Nós, mulheres brasileiras, presentes no 9º Encontro
Internacional da Marcha Mundial das Mulheres (MMM), realizado em São Paulo,
entre os dias 25 e 31 de agosto de 2013, reafirmamos a resistência, o
enfrentamento e a construção de alternativas ao modelo patriarcal, capitalista,
racista, lesbofóbico e colonial.
A MMM constrói desde o cotidiano, e a partir da
realidade das mulheres, uma ação local conectada à articulação mundial em que a
solidariedade é um eixo estruturante. Essa experiência se consolidou como uma
força mundial, atualizando o feminismo como um projeto para garantir a
igualdade entre todas as mulheres, nos marcos da construção de uma sociedade de
mulheres e homens livres e iguais, sem discriminação de raça/etnia e com o
livre exercício da sua sexualidade.
Reconhecemos que é fundamental enegrecer o feminismo
e aprofundar a reflexão entre patriarcado, colonialismo e opressão étnico
racial, para resgatar nossas ancestralidades e fortalecer a presença das
mulheres indígenas entre nós.
O capitalismo passa por um importante processo de
reestruturação para manter a ordem atual de exploração e opressão, reforçado
com a atual crise mundial, evidenciando que vivemos em um modelo injusto e
insustentável. Frente a todas as crises, esse sistema apresenta falsas
soluções, que significam mais mercado e mais concentração de renda, impostas
por meio de um processo violento dos estados.

» **MATERIAL EXTRAÍDO**

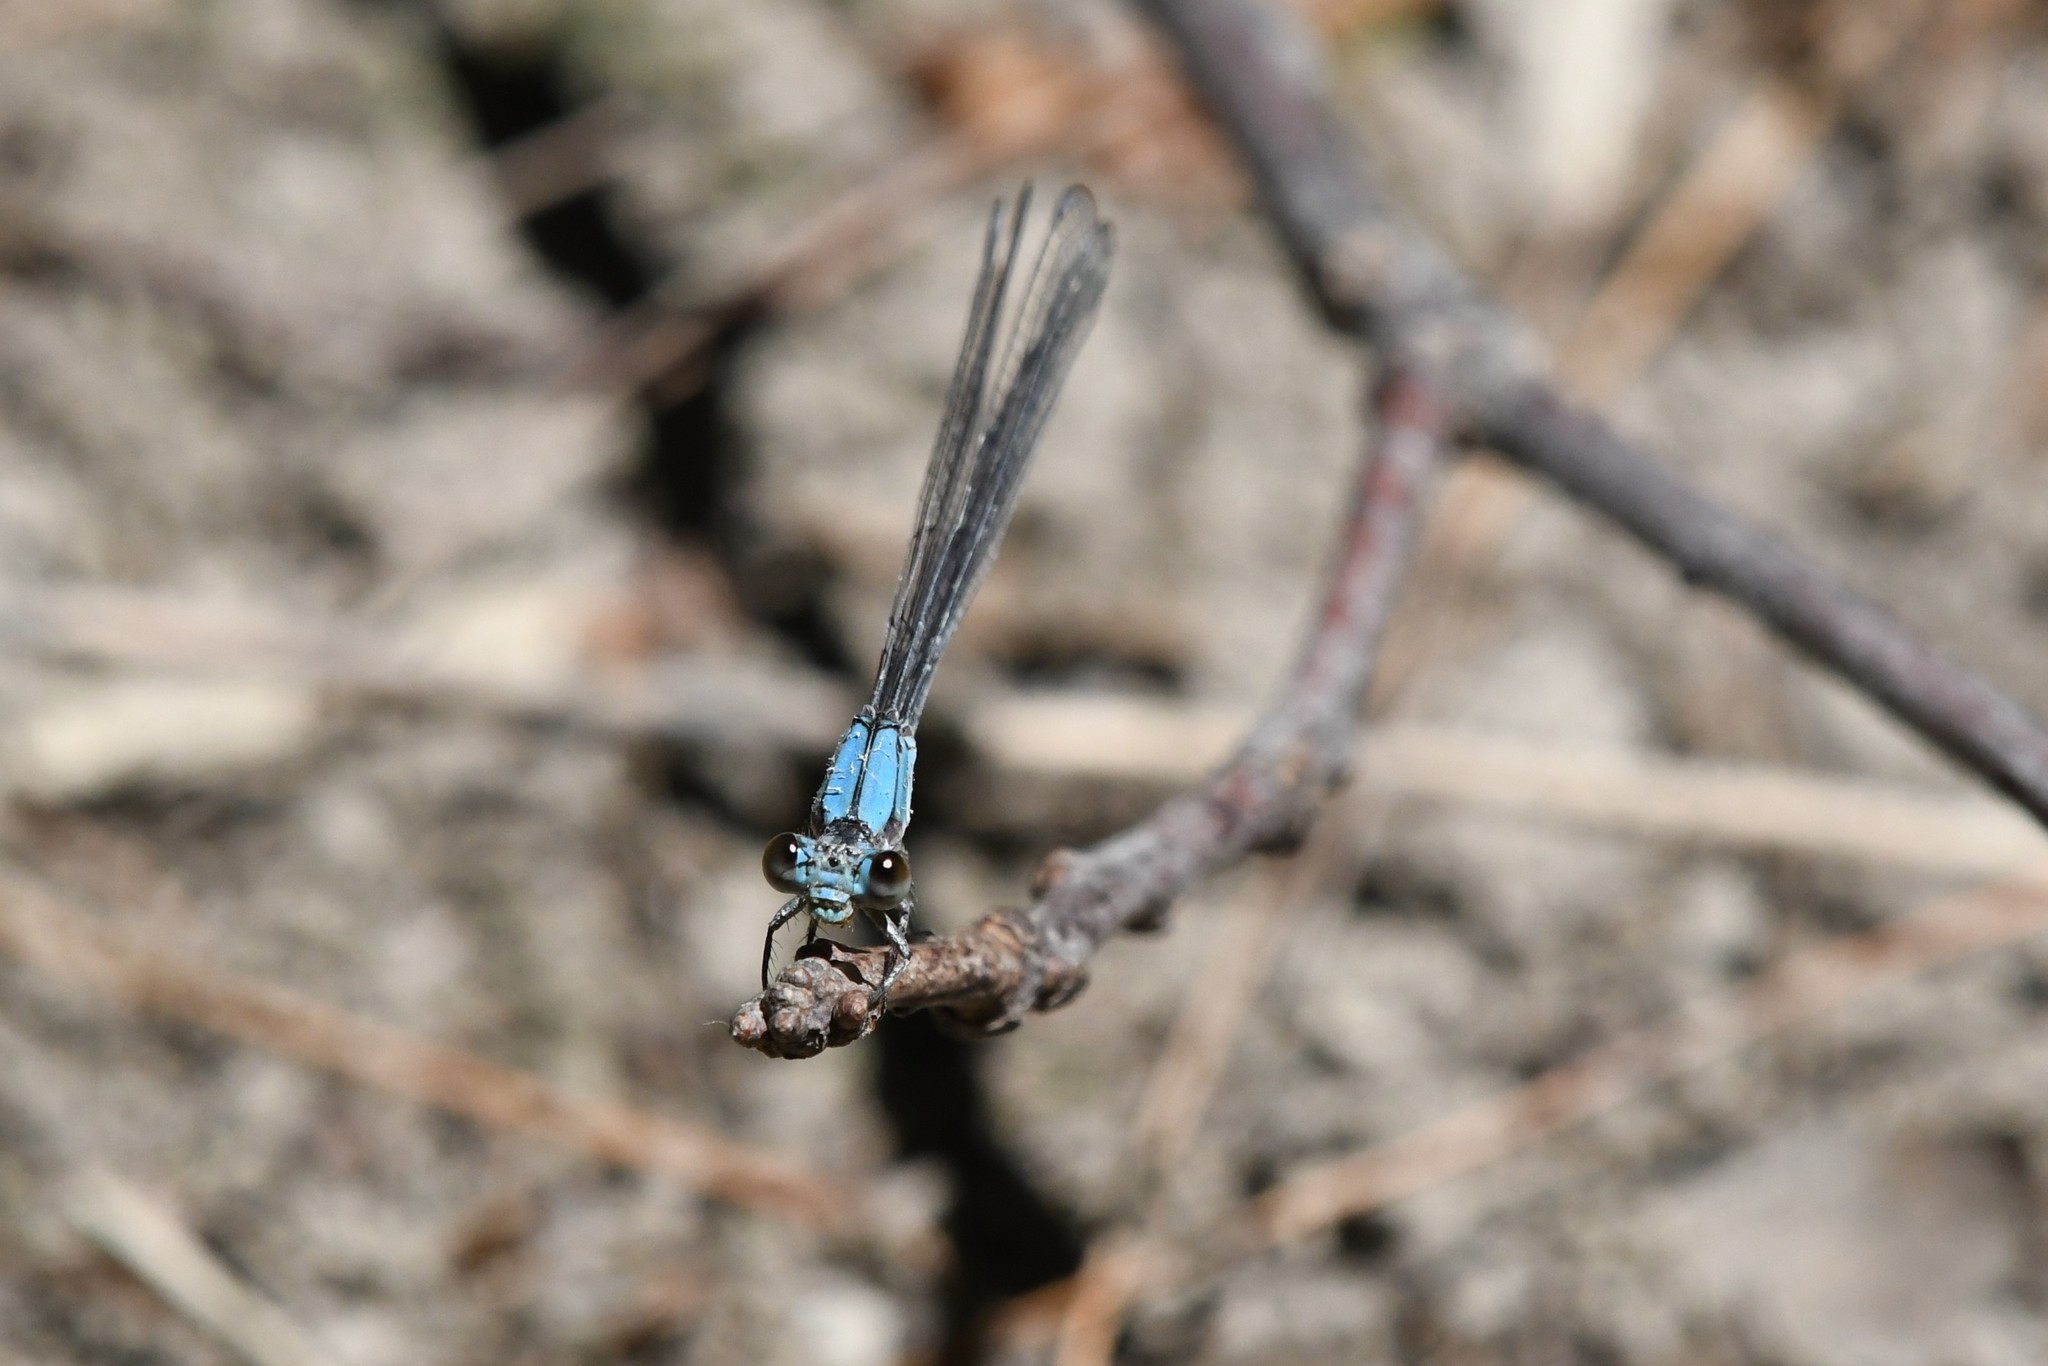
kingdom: Animalia
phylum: Arthropoda
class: Insecta
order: Odonata
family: Coenagrionidae
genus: Argia
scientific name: Argia moesta
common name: Powdered dancer
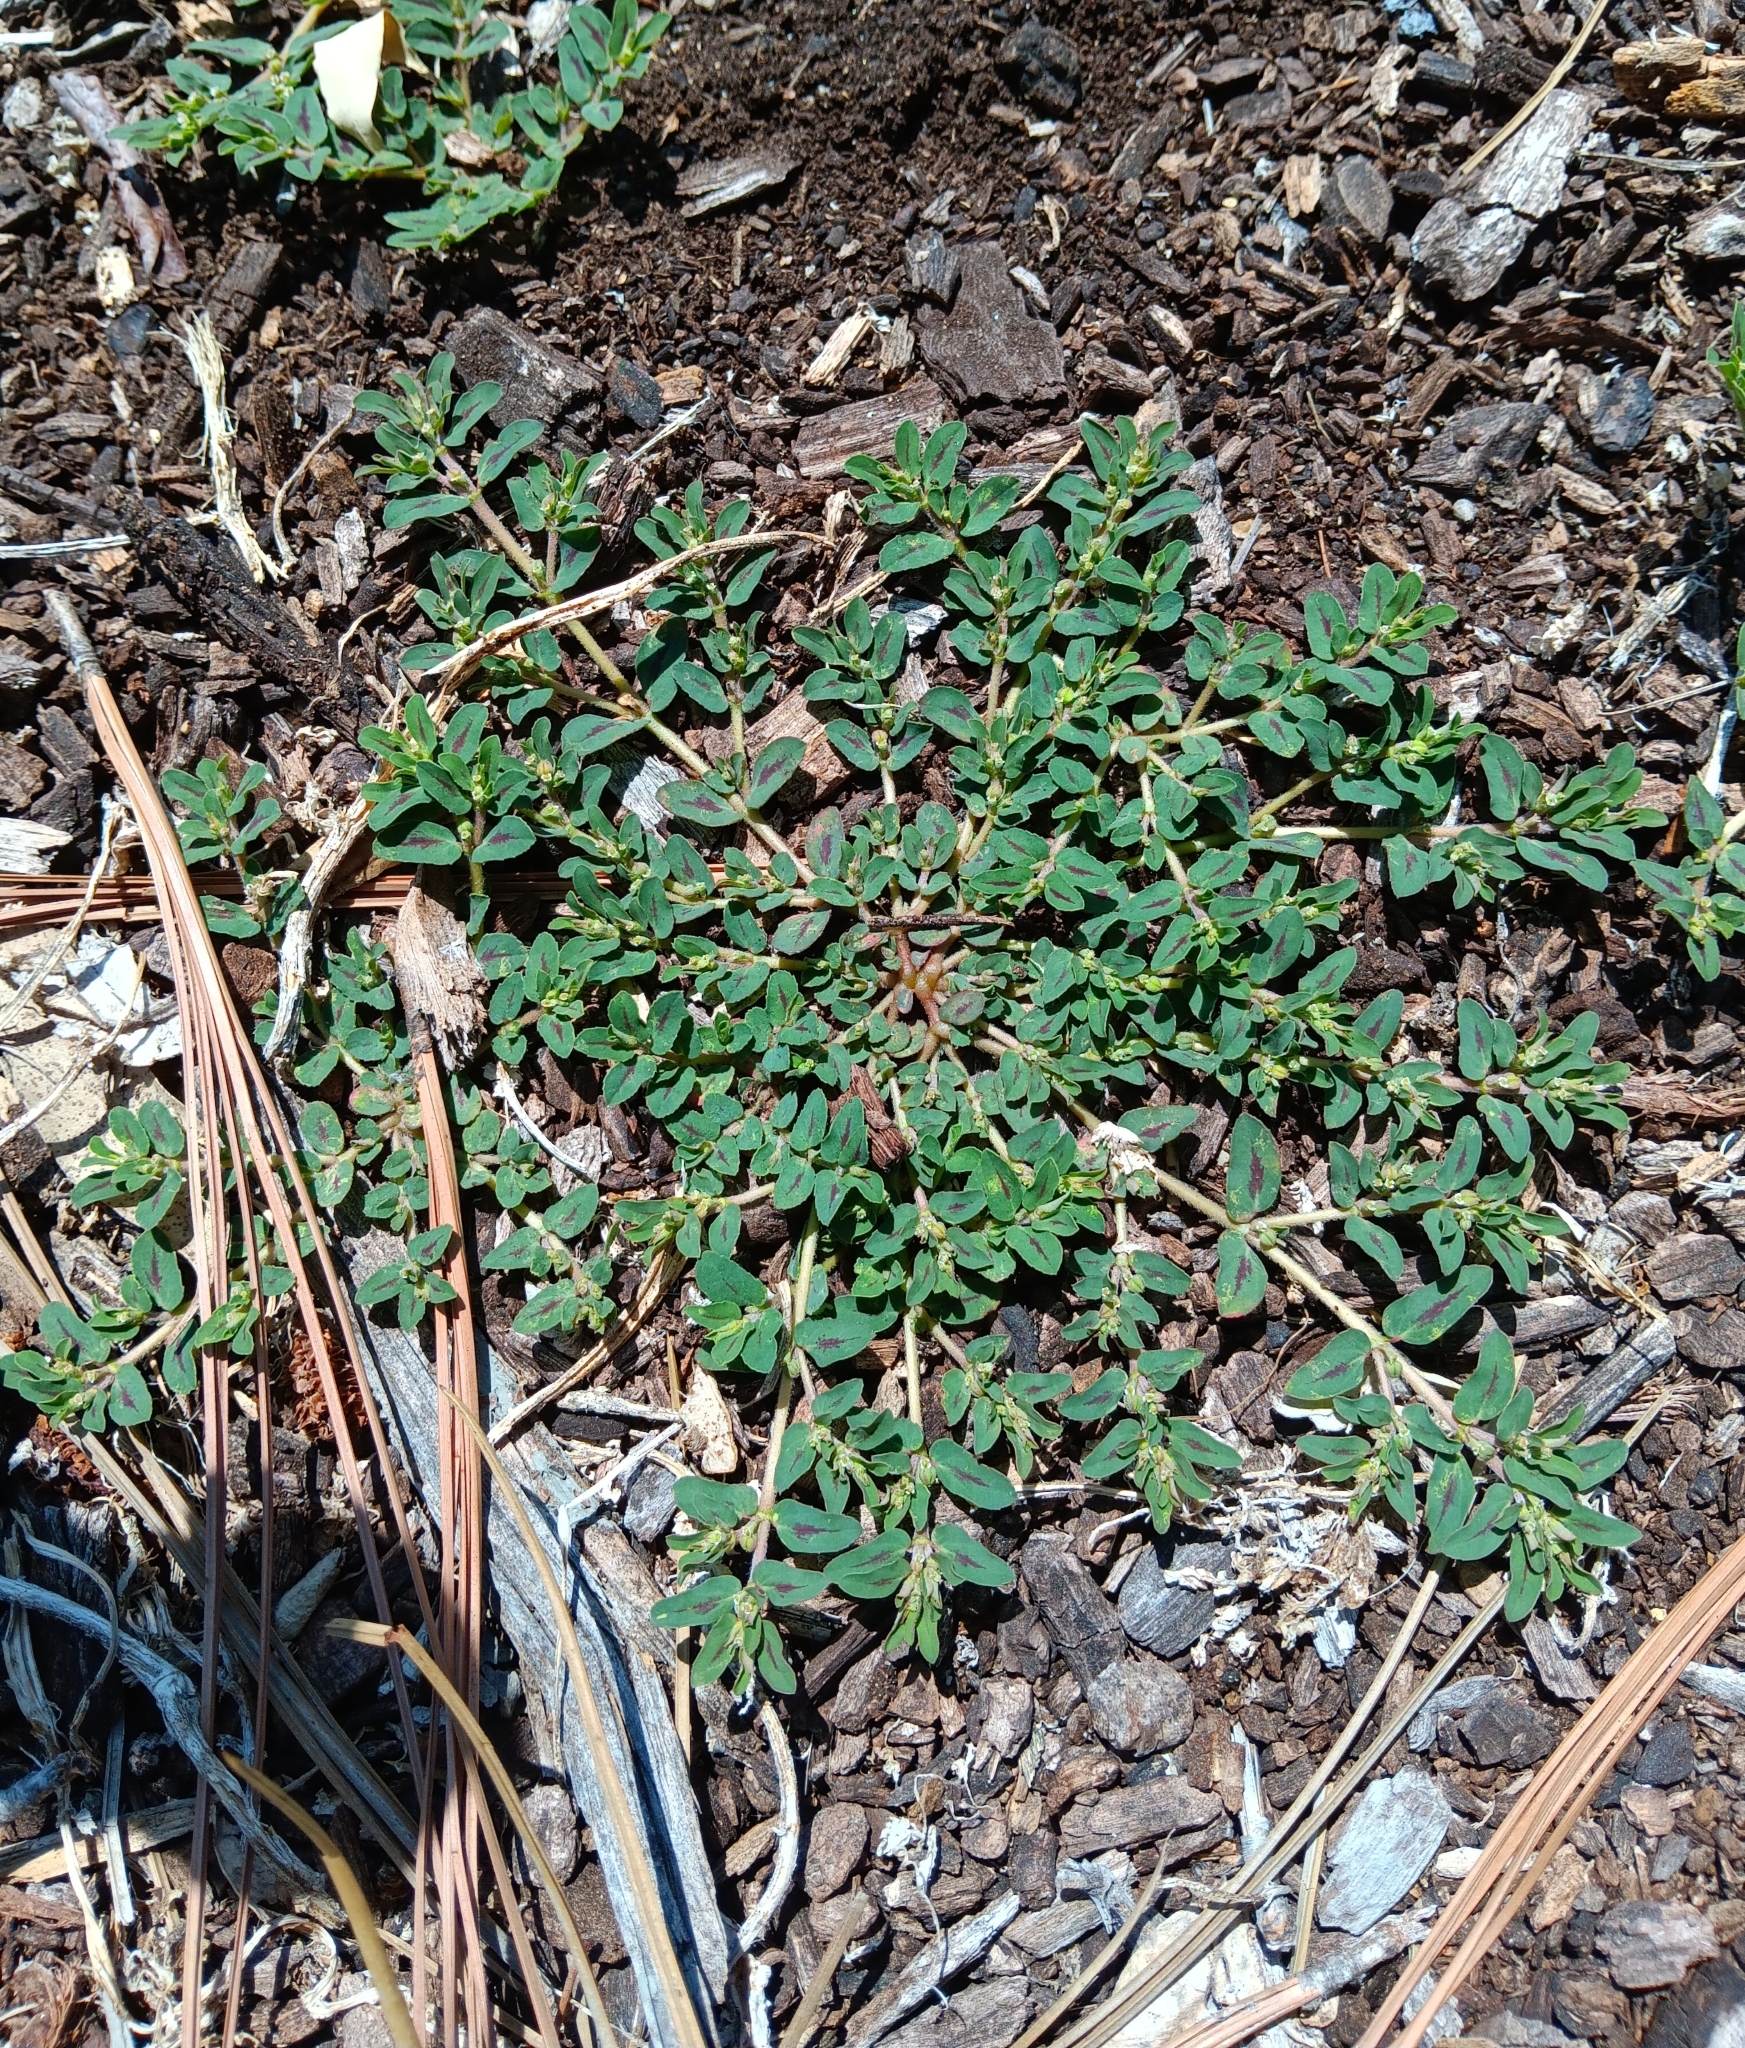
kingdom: Plantae
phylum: Tracheophyta
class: Magnoliopsida
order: Malpighiales
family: Euphorbiaceae
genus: Euphorbia
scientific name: Euphorbia maculata
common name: Spotted spurge
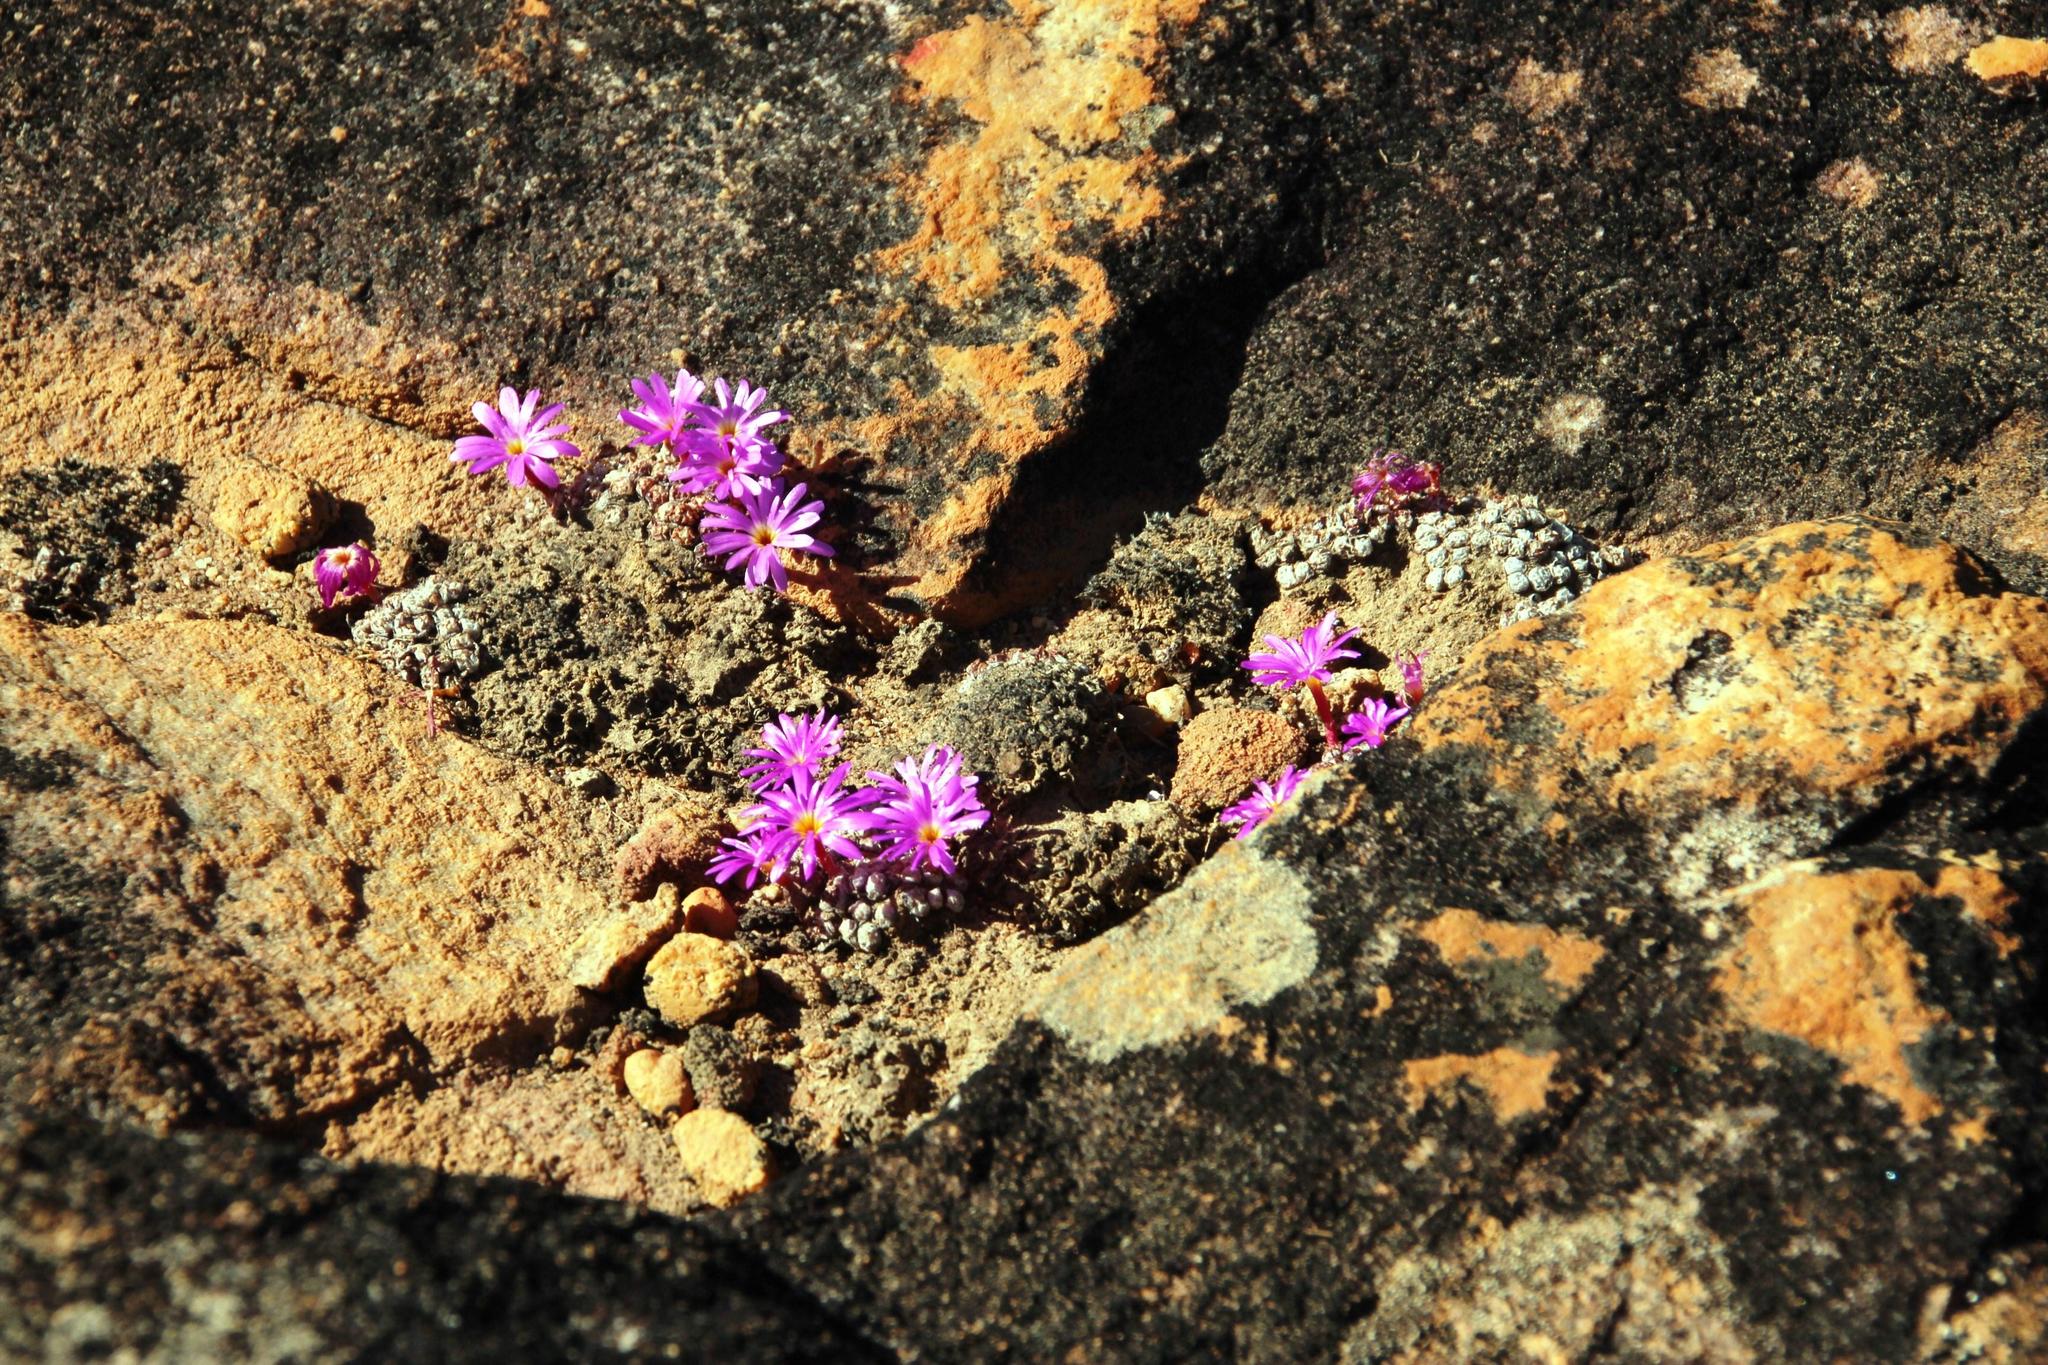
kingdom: Plantae
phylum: Tracheophyta
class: Magnoliopsida
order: Caryophyllales
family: Aizoaceae
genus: Conophytum
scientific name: Conophytum minusculum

» **ENUNCIADO DO EXERCÍCIO**
Por favor, dê continuidade à declaração da Marcha Mundial das Mulheres logo após a última frase apresentada. Os registros não têm relação com a declaração da Marcha Mundial das Mulheres.

» **RESPOSTA DO EXERCÍCIO**
A expropriação da natureza, os ataques aos direitos
e soberania dos povos, o controle sobre o corpo e a vida das mulheres, o
aumento da militarização, a criminalização e a violência são mecanismos que
sustentam a acumulação por espoliação.
A uma economia de mercado corresponde uma sociedade
de mercado, com destaque para a expansão da mercantilização em todas as
dimensões da vida humana. Isso se dá especialmente com a exploração do corpo
das mulheres, desde a indústria da beleza, até o tráfico e a prostituição.
Nosso corpo é constantemente controlado e regulado, a partir de padrões morais
de sexualidade – heteronormativa, fálica, lesbofóbica e focada no prazer
masculino – e na maternidade.
Reafirmamos que a prostituição é estruturante do
sistema capitalista e patriarcal. Nossa visão não é nem liberal, nem moralista,
mas reconhece o direito das mulheres viverem sua sexualidade livremente.
Repudiamos a cooptação do discurso feminista “meu corpo me pertence” para “meu
corpo é meu negócio”. Por isso, somos contra o projeto do deputado Jean Wylis,
que, ao invés de contribuir para a melhoria de condições de vida das
prostitutas, legaliza que a sexualidade, como um serviço mercantil, reforça a
cafetinagem e aprofunda a exploração das mulheres.
Denunciamos a imposição da maternidade como destino
obrigatório das mulheres e reafirmamos a autonomia de decisão sobre os nossos
corpos e o direito ao aborto legal, seguro e público. Reafirmamos nossa visão
de que a sexualidade é construída socialmente, e defendemos a lesbiandade como
fundamental para o livre exercício da sexualidade sem coerção, sem estereótipos
e sem relações de poder.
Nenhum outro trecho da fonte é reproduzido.